Als we nu alles in de Heilige Schrift nagaan, is het wel het meest waarschijnlijk dat de instelling van het Heilig Avondmaal zich als volgt heeft toegedragen: Jezus heeft eerst met zijn jongeren het Pascha gevierd; toen de maaltijd zo goed als beeindigd was — dus even voor de rondgang van de derde beker, de beker der dankzegging —, heeft Hij brood en wijn (die beker der dankzegging) gesteld tot teken en zegel van zijn lichaam en bloed. Dan was Judas reeds de donkere nacht ingegaan, want die zou dan reeds bij het dopen in de schotel aan het begin ontmaskerd zijn, zonder dat de anderen het verstonden.

We mogen dus wel vaststellen dat Jezus en zijn jongeren eerst het Pascha gevierd hebben en dat daarna door de Heiland het Heilig Avondmaal is ingesteld. Toen hebben ze de lofzang gezongen, waarna ze uitgegaan zijn naar de Olijfberg.

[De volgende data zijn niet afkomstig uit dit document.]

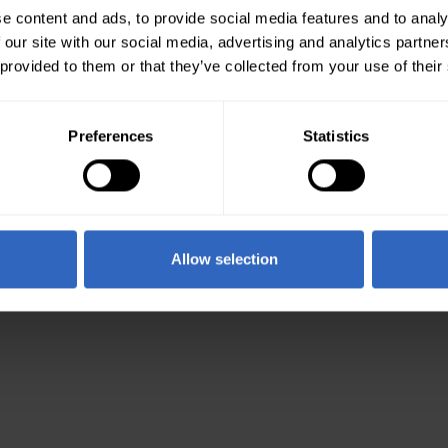
e content and ads, to provide social media features and to analy
 our site with our social media, advertising and analytics partn
 provided to them or that they’ve collected from your use of their
Preferences
Statistics
Allow selection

Deze laatste Pascha-viering heeft een zeer bijzonder karakter gehad. Jezus heeft immers dienaangaande zelf gezegd: tot zijn jongeren: Ik heb grotelijks begeerd dit Pascha met u te eten, eer dat Ik lijde. DIT Pascha. Het zou het enige Pascha zijn, het Pascha, waarop Hij zich openlijk als het ware Paaslam zou voorstellen. Hij zou er mee het Pascha van het Oude Verbond doen beëindigen om brood en wijn te stellen tot zegelen van het Nieuwe Verbond in zijn bloed.

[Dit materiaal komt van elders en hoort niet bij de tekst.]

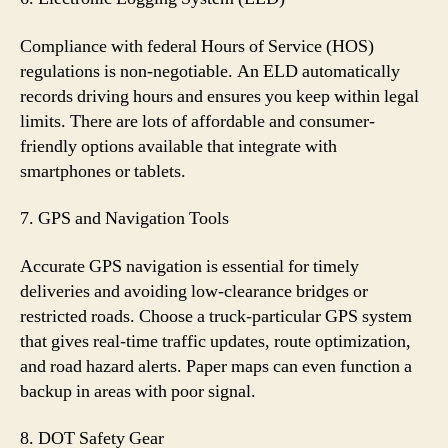
Compliance with federal Hours of Service (HOS)
regulations is non-negotiable. An ELD automatically
records driving hours and ensures you keep within legal
limits. There are lots of affordable and consumer-
friendly options available that integrate with
smartphones or tablets.
7. GPS and Navigation Tools
Accurate GPS navigation is essential for timely
deliveries and avoiding low-clearance bridges or
restricted roads. Choose a truck-particular GPS system
that gives real-time traffic updates, route optimization,
and road hazard alerts. Paper maps can even function a
backup in areas with poor signal.
8. DOT Safety Gear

Welke ontroering moet de Borg vervuld hebben bij het spreken dezer woorde i en zijn handelwijze daarna. Zijn jongeren hebben er nauwelijks iets van kunnen bevroeden, hoewel ze wel in hun ziel werden aangegrepen door een onzegbaar vermoeden, dat hen met droefheid vervulde.

Zie hier het Paaslam, dat zich onder de wet stelde en het Pascha vierde, om het dan te beëindigen. Want Hij is de Vervulling. Zijn uur was nu gekomen..., de kruisdood was aanstaande. De schaduw werd koninklijk opgeheven. En Hij brak het brood: Dat is mijn lichaam, dat voor u gegeven wordt...; en Hij nam de beker der dankzegging: Deze drinkbeker is het Nieuwe Testament in mijn bloed, hetwelk voor u vergoten wordt. Voortaan zullen het gebroken brood en de vergoten wijn de tekenen en zegelen zijn van Hem als het ware en enige Paaslam, omdat Hij ze zelf heeft aangewezen. Ze zijn geschonken aan zijn Kerk als met zijn ziel gedrenkt, als vervuld van zijn eeuwige liefde.

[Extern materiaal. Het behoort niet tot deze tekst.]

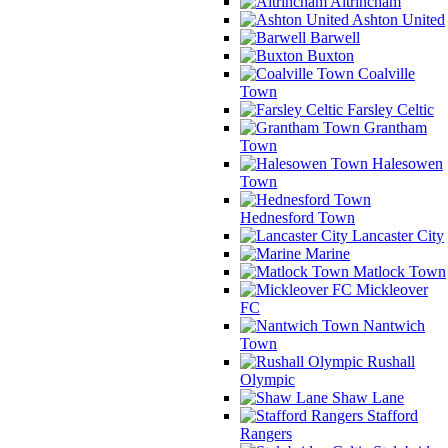
Altrincham
Ashton United
Barwell
Buxton
Coalville
Town
Farsley Celtic
Grantham
Town
Halesowen
Town
Hednesford Town
Lancaster City
Marine
Matlock Town
Mickleover
FC
Nantwich
Town
Rushall
Olympic
Shaw Lane
Stafford
Rangers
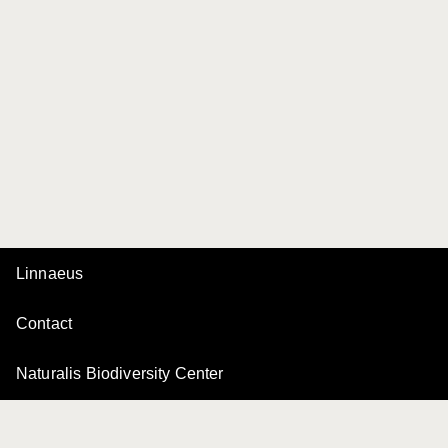
Linnaeus
Contact
Naturalis Biodiversity Center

Zo brengt ons dit onderwijs der Schriften het Heilig Avondmaal voor de geest als een gemeenschapsmaaltijd met Christus als Gastheer; vervolgens als een offermaaltijd, waarin de gelovigen deel hebben aan zijn offer en de vruchten daarvan; tenslotte dat dit offer hun Pascha is, het ware en enige Godslam, waardoor verlossing bereid is uit de slavernij van alle helse machten, die tegen het Koninkrijk Gods inliggen.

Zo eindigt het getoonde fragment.